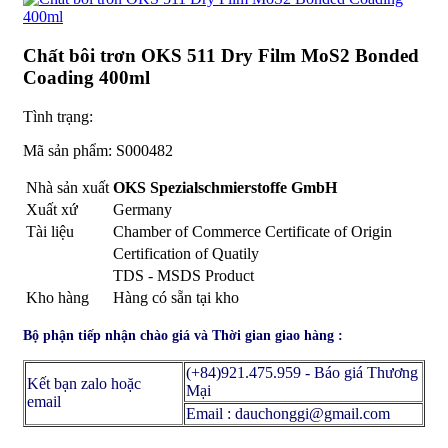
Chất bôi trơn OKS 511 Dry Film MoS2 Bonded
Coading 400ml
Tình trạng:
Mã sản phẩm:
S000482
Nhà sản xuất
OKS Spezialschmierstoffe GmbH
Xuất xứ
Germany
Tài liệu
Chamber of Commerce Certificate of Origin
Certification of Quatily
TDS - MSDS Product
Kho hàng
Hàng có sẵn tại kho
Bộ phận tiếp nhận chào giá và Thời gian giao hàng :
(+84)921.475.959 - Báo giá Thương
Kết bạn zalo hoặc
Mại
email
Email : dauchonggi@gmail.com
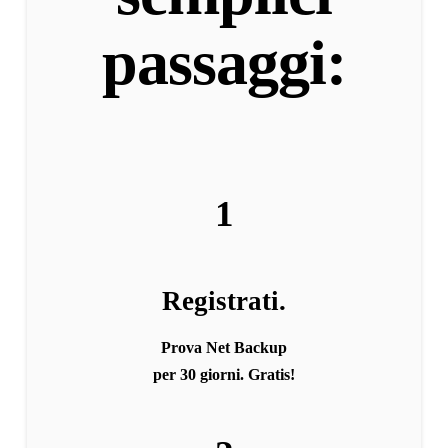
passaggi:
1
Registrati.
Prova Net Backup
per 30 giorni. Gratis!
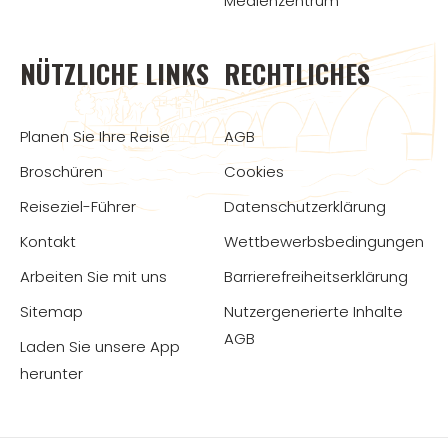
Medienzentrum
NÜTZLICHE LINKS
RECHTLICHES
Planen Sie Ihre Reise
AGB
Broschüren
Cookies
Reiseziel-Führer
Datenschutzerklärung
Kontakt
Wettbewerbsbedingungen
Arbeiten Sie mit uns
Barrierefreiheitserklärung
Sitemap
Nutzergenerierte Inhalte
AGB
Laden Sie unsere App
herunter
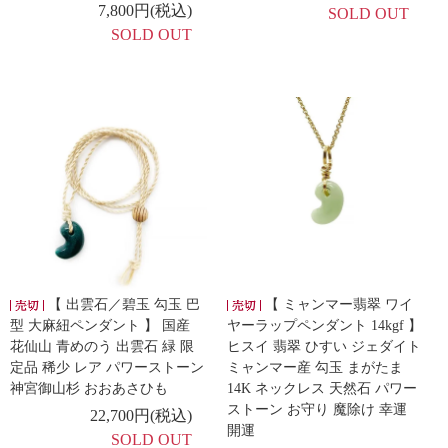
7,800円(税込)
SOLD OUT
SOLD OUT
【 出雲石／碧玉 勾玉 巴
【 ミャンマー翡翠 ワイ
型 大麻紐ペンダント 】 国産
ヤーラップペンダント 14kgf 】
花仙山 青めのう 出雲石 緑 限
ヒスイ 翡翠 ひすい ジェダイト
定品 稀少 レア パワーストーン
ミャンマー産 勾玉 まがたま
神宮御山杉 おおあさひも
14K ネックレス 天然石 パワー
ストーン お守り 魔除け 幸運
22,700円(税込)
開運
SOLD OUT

..............................

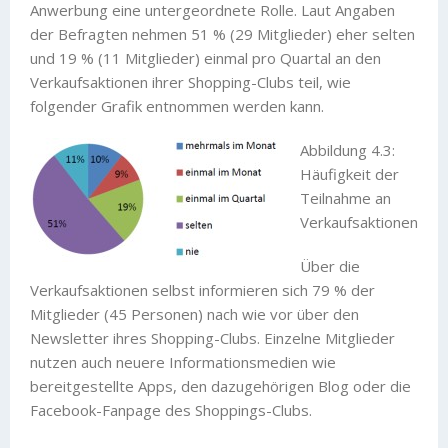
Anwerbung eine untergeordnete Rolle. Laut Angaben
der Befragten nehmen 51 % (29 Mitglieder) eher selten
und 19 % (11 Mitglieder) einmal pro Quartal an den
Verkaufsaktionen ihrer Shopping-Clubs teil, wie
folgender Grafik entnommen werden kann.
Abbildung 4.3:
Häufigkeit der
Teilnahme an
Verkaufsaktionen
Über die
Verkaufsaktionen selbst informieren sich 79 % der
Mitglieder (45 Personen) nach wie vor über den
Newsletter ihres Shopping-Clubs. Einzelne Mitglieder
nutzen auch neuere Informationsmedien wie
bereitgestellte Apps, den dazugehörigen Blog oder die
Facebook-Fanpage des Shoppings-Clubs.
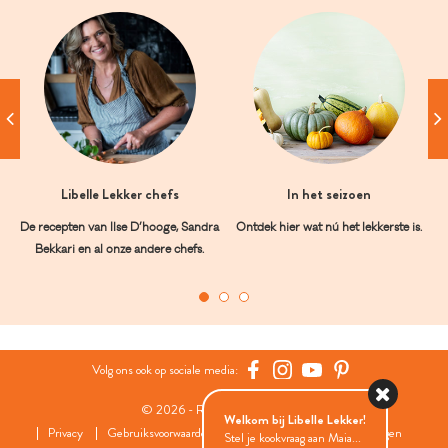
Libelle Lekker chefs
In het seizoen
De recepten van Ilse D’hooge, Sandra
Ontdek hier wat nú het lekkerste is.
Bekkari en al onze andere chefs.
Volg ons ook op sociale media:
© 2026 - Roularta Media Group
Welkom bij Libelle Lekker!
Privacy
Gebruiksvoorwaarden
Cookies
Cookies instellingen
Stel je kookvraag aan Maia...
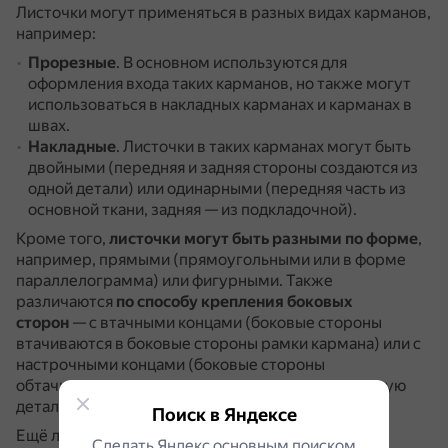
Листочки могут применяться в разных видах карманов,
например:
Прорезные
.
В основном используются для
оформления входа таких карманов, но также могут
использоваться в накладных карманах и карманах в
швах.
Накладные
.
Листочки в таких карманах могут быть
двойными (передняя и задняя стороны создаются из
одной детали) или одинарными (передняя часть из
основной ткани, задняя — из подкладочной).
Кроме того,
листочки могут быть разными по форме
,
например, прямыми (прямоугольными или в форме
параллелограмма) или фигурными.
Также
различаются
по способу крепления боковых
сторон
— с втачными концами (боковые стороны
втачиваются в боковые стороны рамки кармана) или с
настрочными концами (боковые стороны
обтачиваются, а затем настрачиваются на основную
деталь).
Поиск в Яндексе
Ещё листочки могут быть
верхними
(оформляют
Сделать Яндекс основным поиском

..............................

Reproduce the data word for word, from the line containing "Листочки могут применяться" down to the line containing "двойными (передняя и", both lines included.

• Response to the exercise:
Листочки могут применяться в разных видах карманов,
например:
Прорезные
.
В основном используются для
оформления входа таких карманов, но также могут
использоваться в накладных карманах и карманах в
швах.
Накладные
.
Листочки в таких карманах могут быть
двойными (передняя и задняя стороны создаются из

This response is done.